Look below for the line that has "[5] Jeffrey L". Set down the lines from there through the line that has "[6] Richard Socher, Cliff", exactly as written.

+ + +

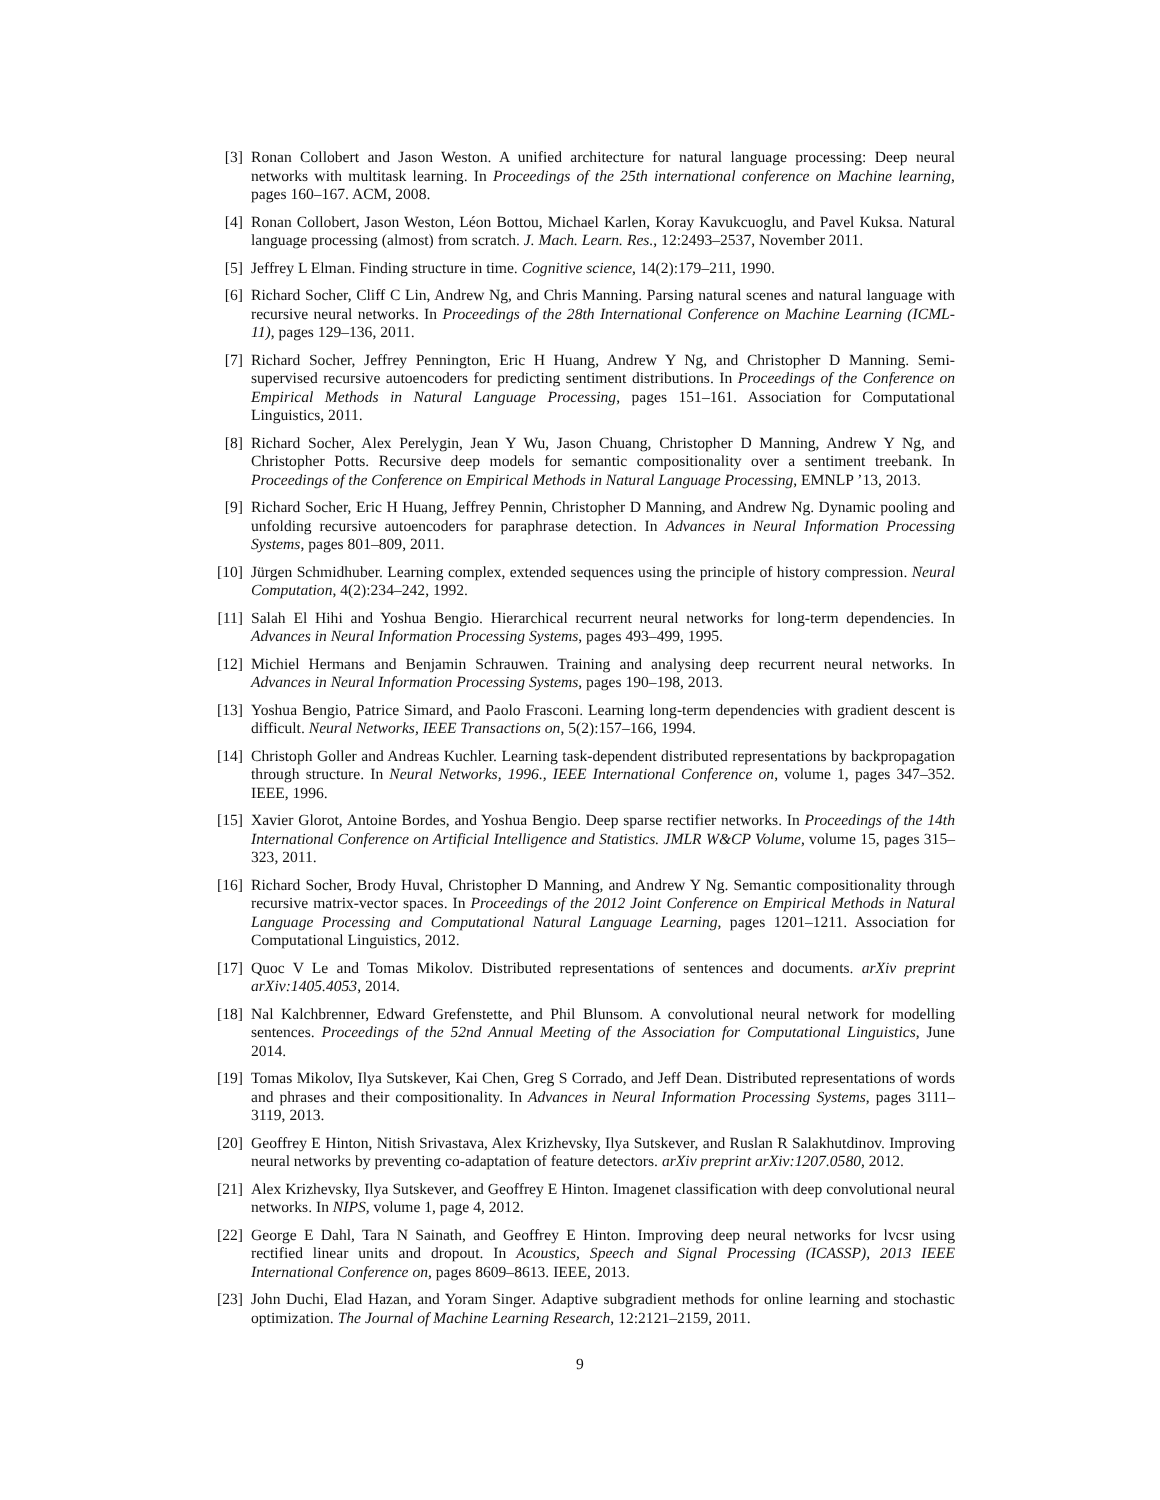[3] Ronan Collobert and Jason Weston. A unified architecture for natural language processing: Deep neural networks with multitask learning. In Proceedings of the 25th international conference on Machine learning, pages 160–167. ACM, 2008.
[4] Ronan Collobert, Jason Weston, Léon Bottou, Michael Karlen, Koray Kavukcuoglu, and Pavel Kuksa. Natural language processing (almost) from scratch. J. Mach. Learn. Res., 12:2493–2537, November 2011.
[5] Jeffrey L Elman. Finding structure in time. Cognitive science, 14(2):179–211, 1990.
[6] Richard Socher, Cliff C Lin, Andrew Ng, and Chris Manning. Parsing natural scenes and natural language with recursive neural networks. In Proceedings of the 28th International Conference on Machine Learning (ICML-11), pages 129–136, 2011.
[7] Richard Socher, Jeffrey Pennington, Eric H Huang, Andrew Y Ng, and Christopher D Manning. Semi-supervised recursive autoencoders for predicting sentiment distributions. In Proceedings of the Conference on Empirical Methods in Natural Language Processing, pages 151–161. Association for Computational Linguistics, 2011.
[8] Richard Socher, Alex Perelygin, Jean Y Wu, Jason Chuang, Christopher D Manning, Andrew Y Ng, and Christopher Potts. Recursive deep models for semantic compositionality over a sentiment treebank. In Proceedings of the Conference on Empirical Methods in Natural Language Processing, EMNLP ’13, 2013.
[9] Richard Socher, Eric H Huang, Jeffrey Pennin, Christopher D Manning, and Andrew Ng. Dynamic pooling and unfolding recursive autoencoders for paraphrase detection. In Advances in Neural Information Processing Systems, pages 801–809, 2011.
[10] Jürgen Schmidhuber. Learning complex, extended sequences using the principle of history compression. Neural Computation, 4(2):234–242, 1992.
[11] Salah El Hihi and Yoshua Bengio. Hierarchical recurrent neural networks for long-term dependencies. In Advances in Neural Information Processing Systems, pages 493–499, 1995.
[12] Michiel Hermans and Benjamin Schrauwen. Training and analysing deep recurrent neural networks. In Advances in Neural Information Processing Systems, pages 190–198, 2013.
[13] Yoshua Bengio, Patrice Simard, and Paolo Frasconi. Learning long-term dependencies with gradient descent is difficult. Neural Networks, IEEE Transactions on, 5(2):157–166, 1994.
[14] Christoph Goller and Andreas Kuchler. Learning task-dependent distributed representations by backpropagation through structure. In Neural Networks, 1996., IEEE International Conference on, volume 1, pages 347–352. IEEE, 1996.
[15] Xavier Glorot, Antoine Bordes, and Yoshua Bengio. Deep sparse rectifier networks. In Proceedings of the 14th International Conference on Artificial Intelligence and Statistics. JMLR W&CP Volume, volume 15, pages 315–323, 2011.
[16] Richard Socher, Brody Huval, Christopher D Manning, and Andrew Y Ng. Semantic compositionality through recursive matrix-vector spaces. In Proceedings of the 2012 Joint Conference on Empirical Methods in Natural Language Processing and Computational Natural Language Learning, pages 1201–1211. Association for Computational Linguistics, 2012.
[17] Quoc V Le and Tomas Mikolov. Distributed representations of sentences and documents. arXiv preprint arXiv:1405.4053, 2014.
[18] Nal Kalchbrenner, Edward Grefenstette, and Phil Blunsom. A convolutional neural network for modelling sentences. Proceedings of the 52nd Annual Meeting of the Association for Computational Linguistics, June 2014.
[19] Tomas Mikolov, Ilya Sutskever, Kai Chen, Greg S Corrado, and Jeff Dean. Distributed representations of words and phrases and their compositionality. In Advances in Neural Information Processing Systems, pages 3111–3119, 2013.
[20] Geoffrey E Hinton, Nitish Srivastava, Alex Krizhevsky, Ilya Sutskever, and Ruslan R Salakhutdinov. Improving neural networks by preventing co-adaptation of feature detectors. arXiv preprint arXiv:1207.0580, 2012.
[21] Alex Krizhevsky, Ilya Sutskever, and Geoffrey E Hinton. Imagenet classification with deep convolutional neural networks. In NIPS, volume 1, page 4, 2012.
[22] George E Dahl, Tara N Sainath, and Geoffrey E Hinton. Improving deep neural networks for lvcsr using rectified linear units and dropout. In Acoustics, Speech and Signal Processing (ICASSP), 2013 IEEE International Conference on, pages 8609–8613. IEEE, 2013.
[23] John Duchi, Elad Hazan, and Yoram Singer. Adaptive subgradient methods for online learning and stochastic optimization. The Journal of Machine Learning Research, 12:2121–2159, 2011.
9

+ + +

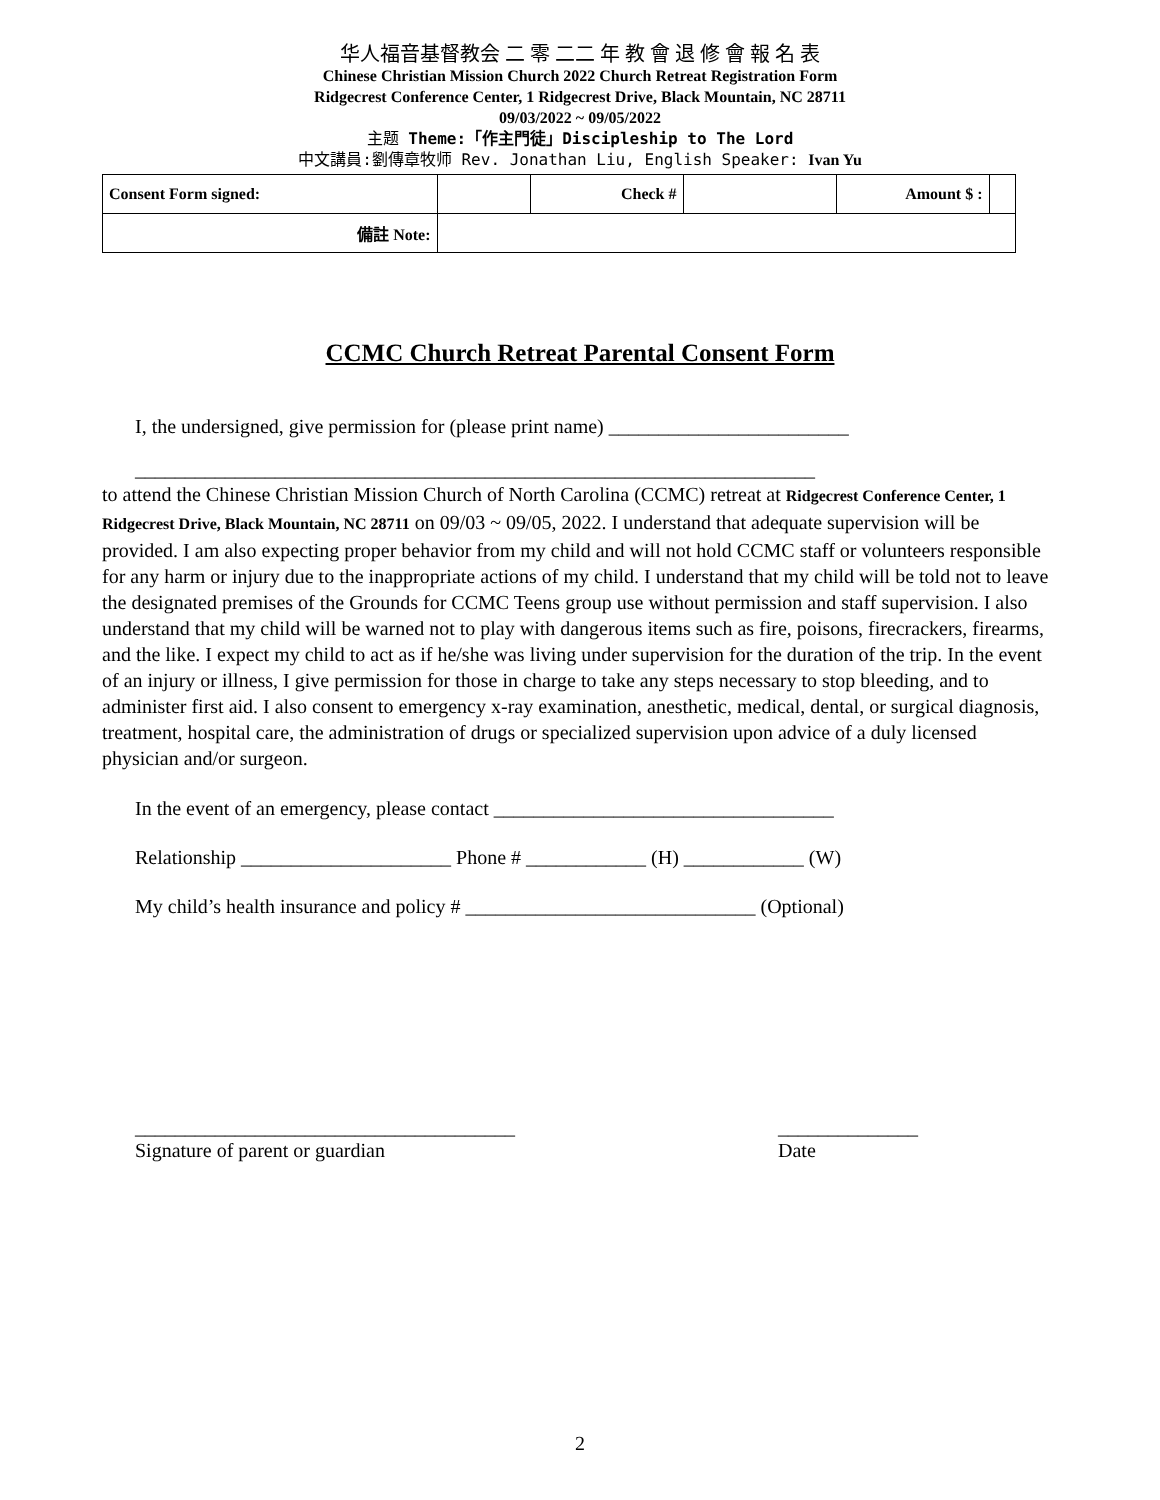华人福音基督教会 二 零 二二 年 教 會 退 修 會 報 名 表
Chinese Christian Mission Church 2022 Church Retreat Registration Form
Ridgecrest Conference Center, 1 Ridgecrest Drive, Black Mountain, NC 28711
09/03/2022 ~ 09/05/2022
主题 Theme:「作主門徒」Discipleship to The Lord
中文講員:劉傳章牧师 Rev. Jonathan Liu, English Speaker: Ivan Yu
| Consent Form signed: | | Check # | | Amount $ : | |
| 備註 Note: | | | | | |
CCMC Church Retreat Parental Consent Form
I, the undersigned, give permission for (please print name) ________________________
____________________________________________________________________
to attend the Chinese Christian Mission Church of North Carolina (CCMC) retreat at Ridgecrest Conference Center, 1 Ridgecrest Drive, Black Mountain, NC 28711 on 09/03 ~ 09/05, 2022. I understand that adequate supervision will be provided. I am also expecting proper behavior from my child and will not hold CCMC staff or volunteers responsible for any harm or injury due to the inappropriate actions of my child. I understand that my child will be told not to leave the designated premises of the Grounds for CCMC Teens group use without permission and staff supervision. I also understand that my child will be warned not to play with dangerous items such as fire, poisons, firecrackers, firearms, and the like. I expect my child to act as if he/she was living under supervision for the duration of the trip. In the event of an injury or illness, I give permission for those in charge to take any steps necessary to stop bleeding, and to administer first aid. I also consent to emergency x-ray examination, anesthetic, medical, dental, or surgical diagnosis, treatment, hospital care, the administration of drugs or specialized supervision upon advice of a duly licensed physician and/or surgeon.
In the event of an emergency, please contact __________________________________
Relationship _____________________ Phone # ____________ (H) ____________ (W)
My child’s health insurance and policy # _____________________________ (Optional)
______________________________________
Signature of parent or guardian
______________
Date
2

+ + +

EXERCISE OUTPUT:
[5] Jeffrey L Elman. Finding structure in time. Cognitive science, 14(2):179–211, 1990.
[6] Richard Socher, Cliff C Lin, Andrew Ng, and Chris Manning. Parsing natural scenes and natural language with recursive neural networks. In Proceedings of the 28th International Conference on Machine Learning (ICML-11), pages 129–136, 2011.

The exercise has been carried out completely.